The offers came in and she agreed to sell it for $240,000, but when the negotiations dragged on she decided to walk away. Why not? Within weeks she had a tenant paying $1,900, more than enough to cover her expenses, and she plans to relist when prices are higher. She is collecting rent checks.
The decision to list a home for rent instead of for sale has become so common, Redfin recently started a new service to help people list their homes for rent. Historically, Mr. Kelman said, real estate agents haven’t had much interest in rentals, which fetch much smaller commissions than sales.

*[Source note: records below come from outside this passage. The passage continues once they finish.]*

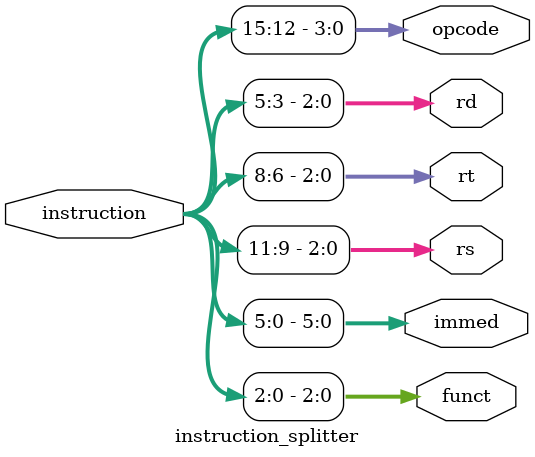
<source format=v>
module instruction_splitter(opcode, rs, rt, rd, immed, funct, instruction);
			
	output [2:0] funct;
	output [5:0] immed;
	output [2:0] rs, rt, rd;
	output [3:0] opcode;
	input [15:0] instruction;
	//FUNCT
	genvar i;
	generate
		for( i = 0; i<3; i = i+1 )
			begin: loop1
				and( funct[i], instruction[i], 1'b1);
			end
	endgenerate
	
	//IMMed
	generate
		for( i = 0; i<6; i = i+1 )
			begin: loop2
				and( immed[i], instruction[i], 1'b1);
			end
	endgenerate
	
	//RD
	generate
		for( i = 0; i<3; i = i+1 )
			begin: loop3
				and( rd[i], instruction[i+3], 1'b1);
			end
	endgenerate
	
	//RT
	generate
		for( i = 0; i<3; i = i+1 )
			begin: loop4
				and( rt[i], instruction[i+6], 1'b1);
			end
	endgenerate
	
	//RS
	generate
		for( i = 0; i<3; i = i+1 )
			begin: loop5
				and( rs[i], instruction[i+9], 1'b1);
			end
	endgenerate
	
	//OPCODE
	generate
		for( i = 0; i<4; i = i+1 )
			begin: loop6
				and( opcode[i], instruction[i+12], 1'b1);
			end
	endgenerate	
endmodule
</source>
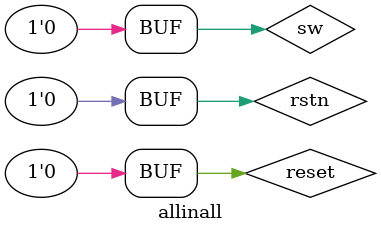
<source format=v>
`timescale 1ns / 1ps


module allinall;

	// Inputs
	reg clk;
	reg sw;
	reg rstn;
	reg reset;

	// Outputs
	wire SEGLED_CLK;
	wire SEGLED_DO;
	wire SEGLED_PEN;
	wire SEGLED_CLR;
	wire [11:0] rgb;
	wire vsync;
	wire hsync;

	// Bidirs
	wire [4:0] BTN_X;
	wire [3:0] BTN_Y;

	// Instantiate the Unit Under Test (UUT)
	top uut (
		.clk(clk), 
		.sw(sw), 
		.rstn(rstn), 
		.reset(reset), 
		.BTN_X(BTN_X), 
		.BTN_Y(BTN_Y), 
		.SEGLED_CLK(SEGLED_CLK), 
		.SEGLED_DO(SEGLED_DO), 
		.SEGLED_PEN(SEGLED_PEN), 
		.SEGLED_CLR(SEGLED_CLR), 
		.rgb(rgb), 
		.vsync(vsync), 
		.hsync(hsync)
	);
	
	always @(posedge clk)begin
		#10;
		clk=~clk;
	end
	initial begin
		// Initialize Inputs
		clk = 0;
		sw = 0;
		rstn = 0;
		reset = 0;

		// Wait 100 ns for global reset to finish
		#100;
        
		// Add stimulus here

	end
      
endmodule


</source>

But so many would-be sellers are choosing to rent out their homes right now that agents worry they will lose their clients if they aren’t able to help them.
Doug Brien was part of the wave of new buyers who in the years after the housing bust built rental empires by scooping up tens of thousands of homes when prices were still depressed. His company, Waypoint Homes, is one of several large investors like Invitation Homes and American Homes 4 Rent that have consolidated the single-family rental business, which until the Great Recession was for the most part limited to investors with a handful of properties.
The self-employed accountant who lives in Texas, is named Carly Lovrien. Ms. Lovrien and her husband have two rental homes they manage through Mynd — investments that she said they would never had bought if they’d had to run the business themselves.